Andrew Budd twierdzi: nie możemy dopuścić, by rutyzm rowerowy wmanewrował nas w budowanie systemu niepowiązanych ze sobą fragmentów dróg rowerowych, podczas gdy w międzyczasie główny element naszego "majątku rowerowego", sieć zwykłych ulic i dróg będzie ulegała degradacji a warunki korzystania z roweru na nich będą stawały się coraz gorsze.
Osoby planujące działania na rzecz poprawy warunków korzystania z roweru muszą uznać, że nawet najszerzej zakrojone plany sieci rowerowych będą obejmować poprawę warunków w jedynie niektórych relacjach pokonywanych przez rowerzystów. Większość przejazdów rowerem zawsze będzie się zaczynać lub kończyć na zwykłych drogach/ulicach. W przypadku lokalnych przejazdów jest mało prawdopodobne, by ich układ pokrywał się z układem dróg dla rowerów. Doraźnie warto planować kilka dedykowanych tras ruchu rowerowego wysokiej jakości, stanowiących część krajowej sieci dróg rowerowych, szczególnie dla nowicjuszy lub osób wracających do korzystania z roweru po dłuższej przerwie.
Infrastruktura to jedynie część rozwiązania, nawet jeśli jest to część, którą należy wziąć pod uwagę w pierwszej kolejności. Jest to ważny wniosek, do którego zwykli mieszkańcy i decydenci nie zawsze dochodzą i potrafią objąć wyobraźnią.

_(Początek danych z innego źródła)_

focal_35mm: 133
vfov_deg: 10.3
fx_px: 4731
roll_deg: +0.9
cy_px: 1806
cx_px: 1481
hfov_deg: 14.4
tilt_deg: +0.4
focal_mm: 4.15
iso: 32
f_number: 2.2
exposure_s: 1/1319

Jednakże, musimy pamiętać, że najważniejszą kwestią dla promotorów zrównoważonej, aktywnej mobilności jest doprowadzenie do uruchomienia procesu, dzięki któremu - obecnie istniejące ulice i drogi - będą stawać się bardziej bezpieczne dla wszystkich grup użytkowników.

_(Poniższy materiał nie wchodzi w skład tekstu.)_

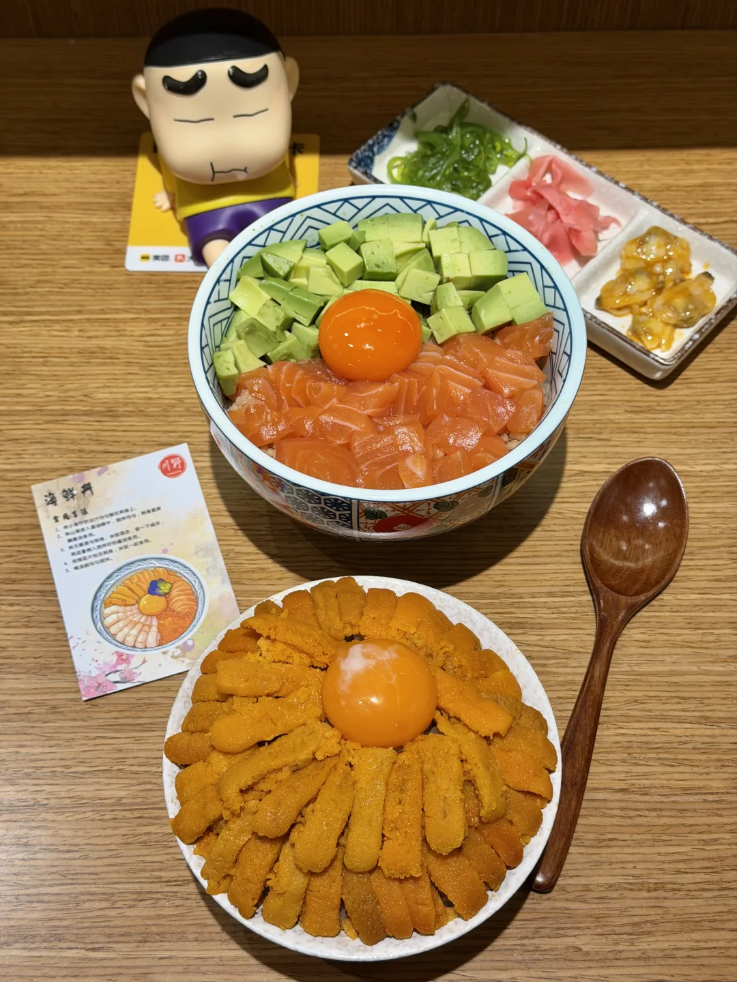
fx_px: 1363
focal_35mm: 48
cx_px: 368
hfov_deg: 30.3
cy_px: 491
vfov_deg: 39.7
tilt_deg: -58.2
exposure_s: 1/121
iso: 50
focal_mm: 6.76
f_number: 1.78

Czego rzeczywiście potrzebują cykliści? Podejścia do planowania rowerowego opartego o zasady post rutyzmu - który zakłada, że korzystanie z roweru jest w zintegrowany sposób łączone z tworzeniem bezpieczniejszej sieci zwykłych ulic i dróg.
(opracowano na podstawie: Budd, A., "Post routism" - better cycle planning without dedicated cycle networks, materiały z konferencji Velo-city 1999 w Grazu i Mariborze, str. 40-44.)

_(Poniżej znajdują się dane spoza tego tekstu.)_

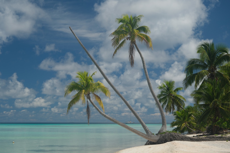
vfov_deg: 21.9
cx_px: 115
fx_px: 396
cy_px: 76
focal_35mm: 62
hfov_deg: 32.4
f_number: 5.6
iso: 125
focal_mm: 41.1
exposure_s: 1/420
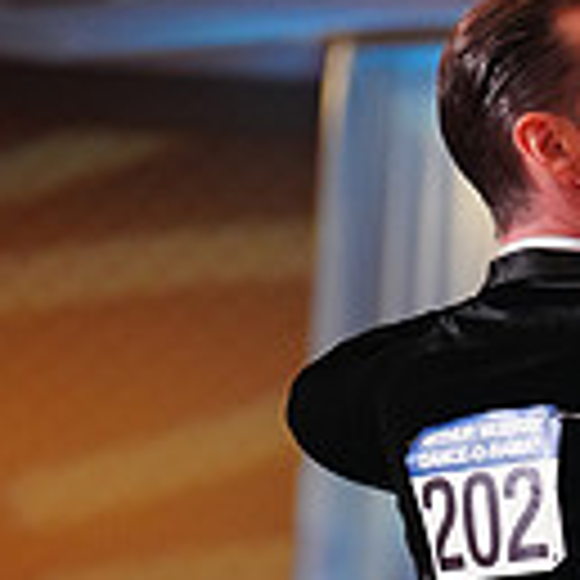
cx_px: 785
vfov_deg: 4.4
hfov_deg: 4.4
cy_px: 1061
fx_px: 7488
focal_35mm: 395
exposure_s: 1/500
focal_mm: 103
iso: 2000
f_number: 2.8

Dr Piotr Kuropatwiński, od wiosny 2010 roku wiceprezydent Europejskiej Federacji Cyklistów, pracuje w charakterze starszego wykładowcy w Katedrze Polityki Gospodarczej Uniwersytetu Gdańskiego. Od 1999 roku uczestniczy lub inicjuje i współorganizuje szereg inicjatyw mających na celu poprawę jakości życia w wybranych miastach i gminach Pomorza (w tym oczywiście w Gdańsku), traktując rozwój komunikacji rowerowej nie jako cel sam w sobie, ale jako narzędzie rozwoju regionu. Najpełniej dał temu wyraz w "Zielonej Księdze": "Koncepcji rozwoju systemu komunikacji rowerowej województwa pomorskiego" dostępnej m.in. na stronie internetowej Pomorskiego Stowarzyszenia 'Wspólna Europa' . W 2010 roku wraz z zespołem PSWE opracował założenia Gdańskiej Karty Mobilności Aktywnej, podpisanej przez przedstawicieli kilkunastu gmin i miast Pomorza i innych regionów kraju - stanowi ona fundament powstałej w kolejnym roku Polskiej Unii Mobilności Aktywnej (PUMA) - organizacji zrzeszających innowacyjnie myślące o sprawach rozwoju lokalnego samorządy lokalne. W odróżnieniu od wielu promotorów roweru główną uwagę kieruje na pokazywanie zalet rozwoju ruchu rowerowego, który odbywa się, a także może i ma prawo odbywać się bezpiecznie i komfortowo na zwykłej sieci ulicznej, a nie tylko i nie głównie na specjalnie wyznaczonych udogodnieniach (drogach dla rowerów), tworzonych niestety w Polsce nadal głównie kosztem przestrzeni chodników lub terenów zielonych.